▶ DIRECTIONS FOR THIS TASK: Do any lines in the data below contain "Ibid"? If so, copy every one of them.

▶ Page-level text extractions:

☆ ☆ ☆ ☆ ☆

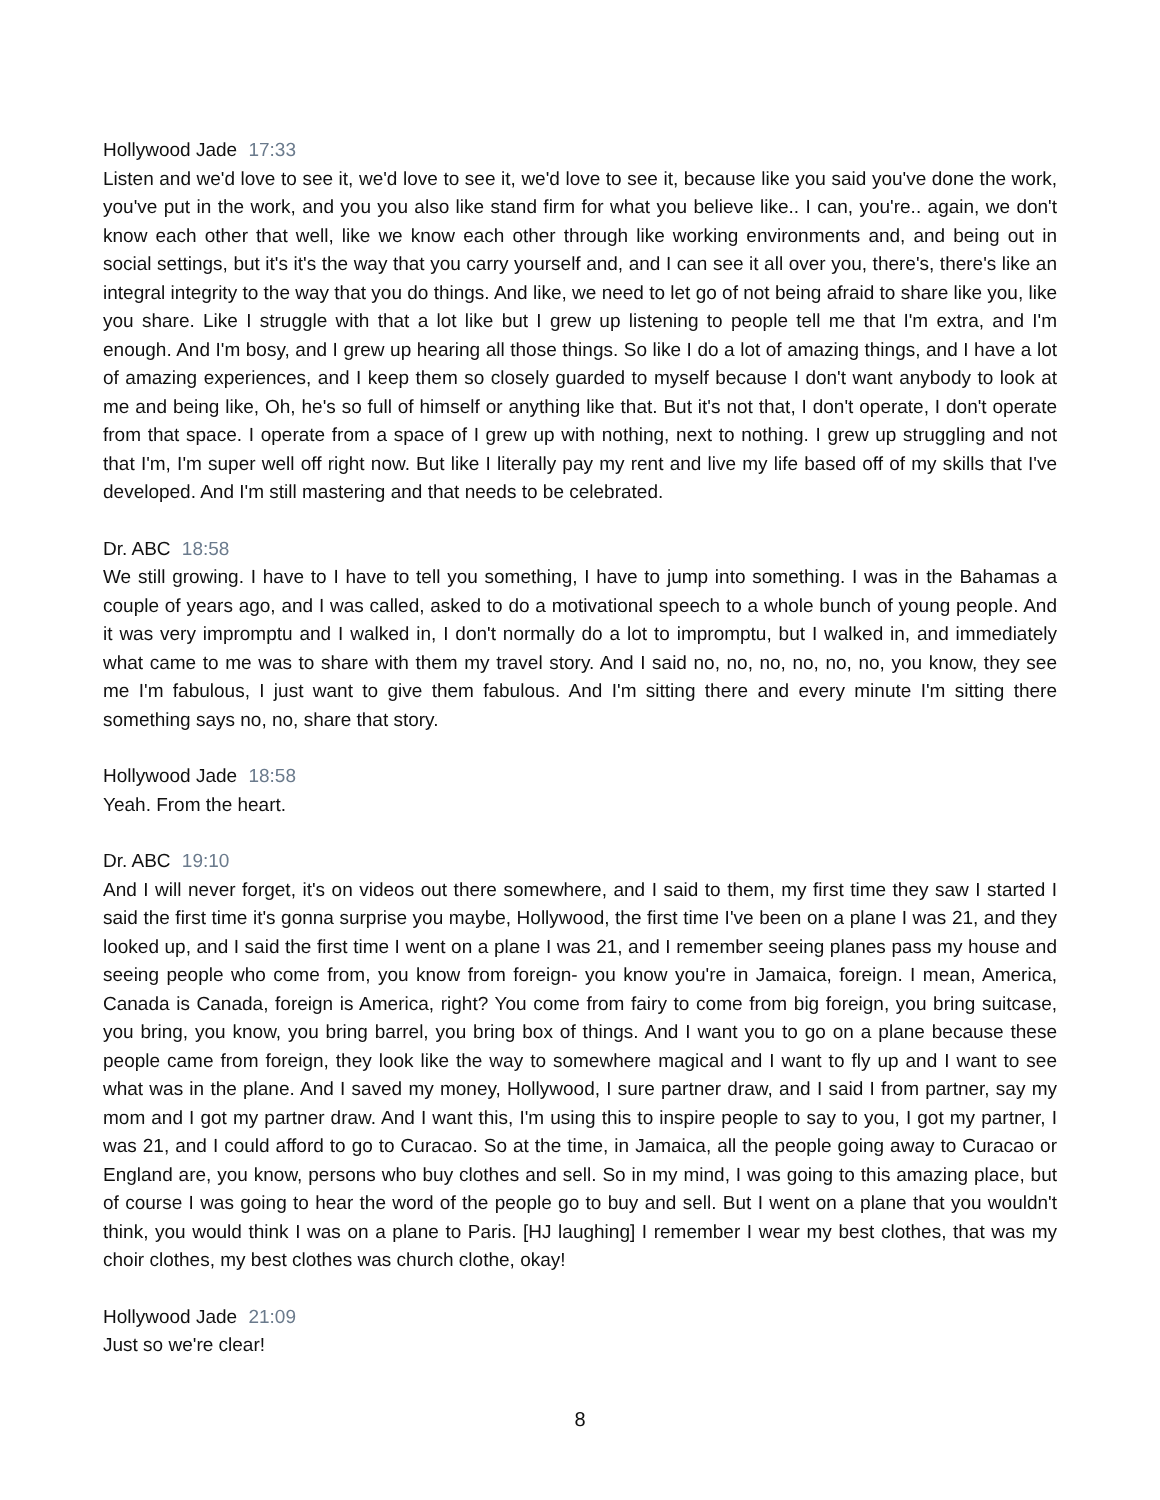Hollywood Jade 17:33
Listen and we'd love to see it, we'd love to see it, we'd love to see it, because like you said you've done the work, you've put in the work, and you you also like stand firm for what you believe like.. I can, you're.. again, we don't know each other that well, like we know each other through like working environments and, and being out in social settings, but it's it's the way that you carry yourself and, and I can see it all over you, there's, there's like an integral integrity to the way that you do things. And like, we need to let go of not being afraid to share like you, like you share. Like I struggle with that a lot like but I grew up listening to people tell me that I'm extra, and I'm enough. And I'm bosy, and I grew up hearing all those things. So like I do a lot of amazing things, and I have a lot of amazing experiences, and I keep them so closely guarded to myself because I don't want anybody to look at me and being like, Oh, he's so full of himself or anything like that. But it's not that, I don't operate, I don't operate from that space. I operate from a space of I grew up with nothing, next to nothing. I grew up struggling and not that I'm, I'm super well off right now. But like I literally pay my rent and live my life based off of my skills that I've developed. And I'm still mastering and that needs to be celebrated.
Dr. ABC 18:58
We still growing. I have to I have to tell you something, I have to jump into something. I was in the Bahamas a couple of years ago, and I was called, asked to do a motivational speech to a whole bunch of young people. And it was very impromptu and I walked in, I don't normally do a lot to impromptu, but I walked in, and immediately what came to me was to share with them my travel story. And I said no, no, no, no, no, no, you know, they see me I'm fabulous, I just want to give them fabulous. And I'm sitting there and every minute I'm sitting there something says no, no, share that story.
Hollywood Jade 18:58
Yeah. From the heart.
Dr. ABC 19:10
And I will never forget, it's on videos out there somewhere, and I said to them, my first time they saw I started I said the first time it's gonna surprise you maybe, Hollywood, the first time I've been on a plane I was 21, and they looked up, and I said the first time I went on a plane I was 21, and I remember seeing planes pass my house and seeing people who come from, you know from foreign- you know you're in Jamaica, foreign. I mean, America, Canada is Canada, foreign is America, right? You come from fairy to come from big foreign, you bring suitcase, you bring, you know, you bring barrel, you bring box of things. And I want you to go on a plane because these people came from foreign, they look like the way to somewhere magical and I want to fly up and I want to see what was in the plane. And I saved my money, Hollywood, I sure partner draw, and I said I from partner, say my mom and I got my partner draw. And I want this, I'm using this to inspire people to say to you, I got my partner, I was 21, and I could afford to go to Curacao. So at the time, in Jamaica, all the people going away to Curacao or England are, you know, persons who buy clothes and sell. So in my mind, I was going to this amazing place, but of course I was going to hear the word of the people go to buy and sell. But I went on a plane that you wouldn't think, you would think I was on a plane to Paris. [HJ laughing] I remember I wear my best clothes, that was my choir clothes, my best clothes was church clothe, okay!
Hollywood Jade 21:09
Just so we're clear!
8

☆ ☆ ☆ ☆ ☆

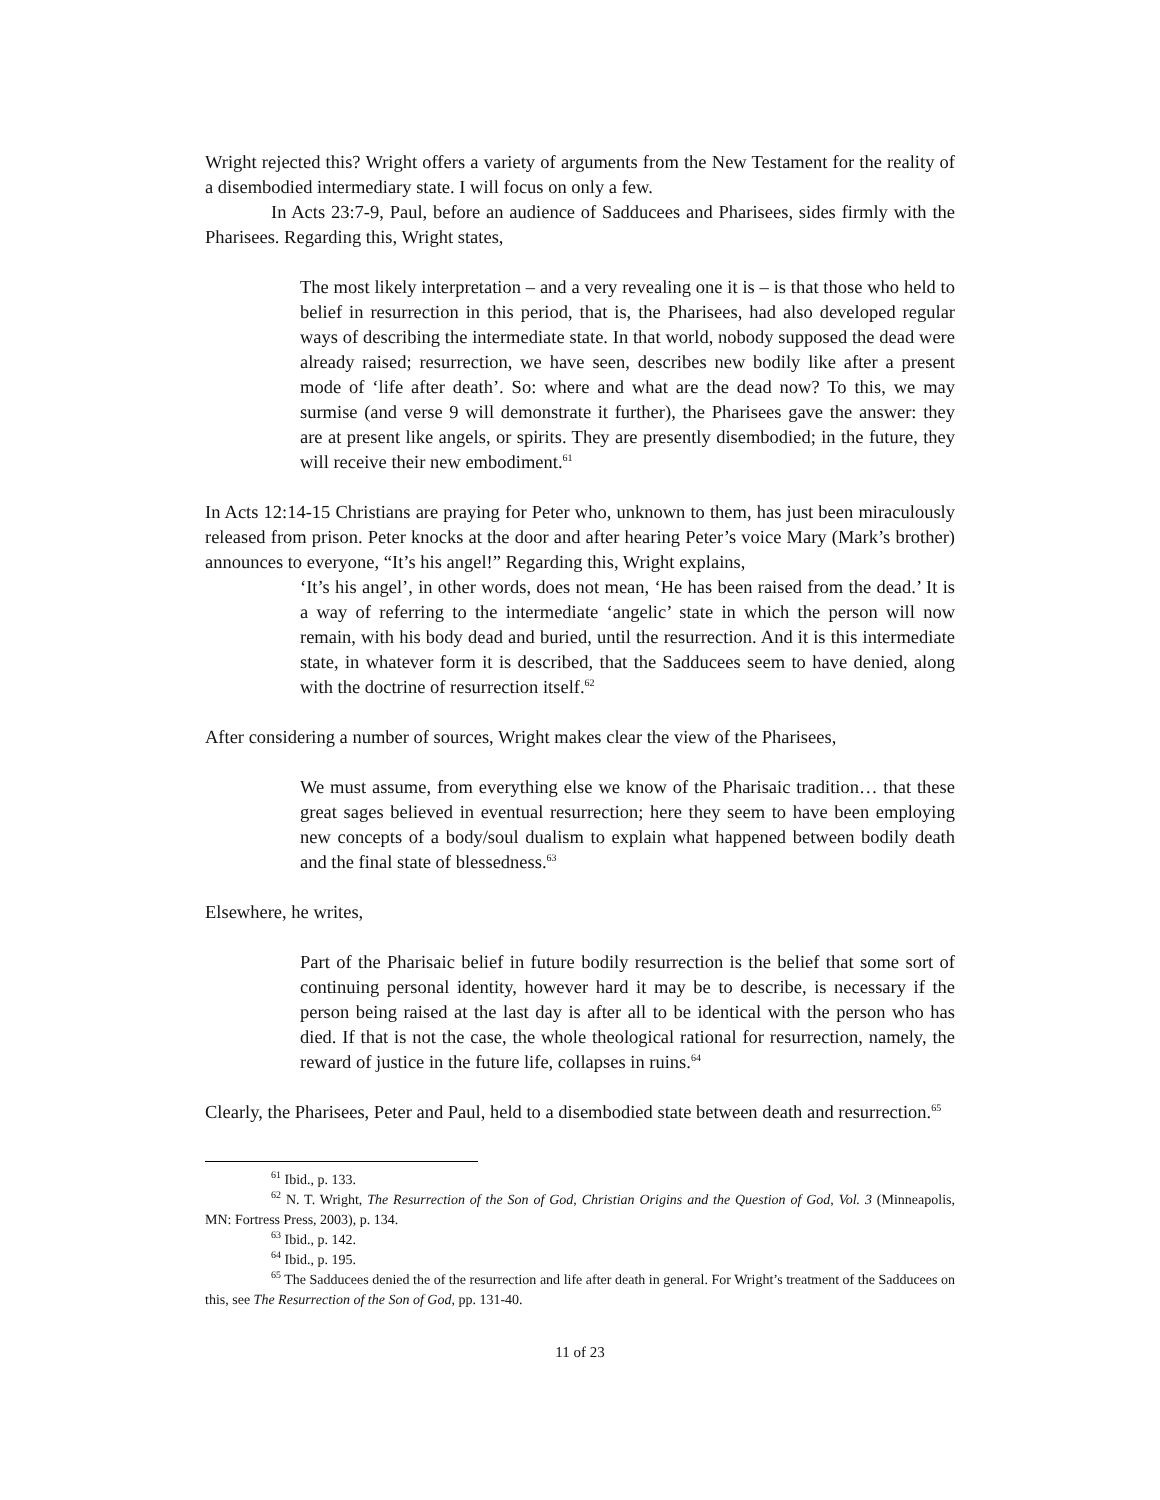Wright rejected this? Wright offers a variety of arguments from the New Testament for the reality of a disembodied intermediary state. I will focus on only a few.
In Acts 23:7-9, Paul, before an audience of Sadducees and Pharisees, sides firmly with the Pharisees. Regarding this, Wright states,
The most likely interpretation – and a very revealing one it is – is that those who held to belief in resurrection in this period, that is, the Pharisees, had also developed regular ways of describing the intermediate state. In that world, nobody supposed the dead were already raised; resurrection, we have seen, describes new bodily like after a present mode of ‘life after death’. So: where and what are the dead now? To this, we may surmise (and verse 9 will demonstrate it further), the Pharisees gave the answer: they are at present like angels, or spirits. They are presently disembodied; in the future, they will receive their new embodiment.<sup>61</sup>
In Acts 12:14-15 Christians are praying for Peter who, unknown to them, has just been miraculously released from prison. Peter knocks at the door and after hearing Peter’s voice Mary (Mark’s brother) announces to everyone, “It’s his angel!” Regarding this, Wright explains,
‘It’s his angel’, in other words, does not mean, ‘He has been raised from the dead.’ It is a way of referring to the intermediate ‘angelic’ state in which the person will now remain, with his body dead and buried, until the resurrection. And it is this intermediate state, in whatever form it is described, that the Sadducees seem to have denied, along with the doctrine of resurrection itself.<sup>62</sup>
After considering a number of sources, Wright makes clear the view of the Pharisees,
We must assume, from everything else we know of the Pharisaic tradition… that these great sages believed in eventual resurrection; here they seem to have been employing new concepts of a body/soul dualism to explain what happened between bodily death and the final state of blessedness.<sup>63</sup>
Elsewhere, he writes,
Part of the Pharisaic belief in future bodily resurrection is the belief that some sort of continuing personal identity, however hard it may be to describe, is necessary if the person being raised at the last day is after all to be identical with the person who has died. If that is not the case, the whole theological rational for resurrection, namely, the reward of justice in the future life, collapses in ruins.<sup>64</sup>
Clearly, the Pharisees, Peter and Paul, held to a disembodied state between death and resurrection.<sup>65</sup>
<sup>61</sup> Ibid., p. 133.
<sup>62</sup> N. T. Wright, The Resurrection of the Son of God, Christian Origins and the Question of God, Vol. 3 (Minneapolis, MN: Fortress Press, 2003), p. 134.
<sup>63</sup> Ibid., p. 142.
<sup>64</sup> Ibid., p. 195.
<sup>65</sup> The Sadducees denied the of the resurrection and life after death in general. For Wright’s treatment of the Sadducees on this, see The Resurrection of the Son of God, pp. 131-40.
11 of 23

☆ ☆ ☆ ☆ ☆

▶ RESPONSE TO THIS EXERCISE:
<sup>61</sup> Ibid., p. 133.
<sup>63</sup> Ibid., p. 142.
<sup>64</sup> Ibid., p. 195.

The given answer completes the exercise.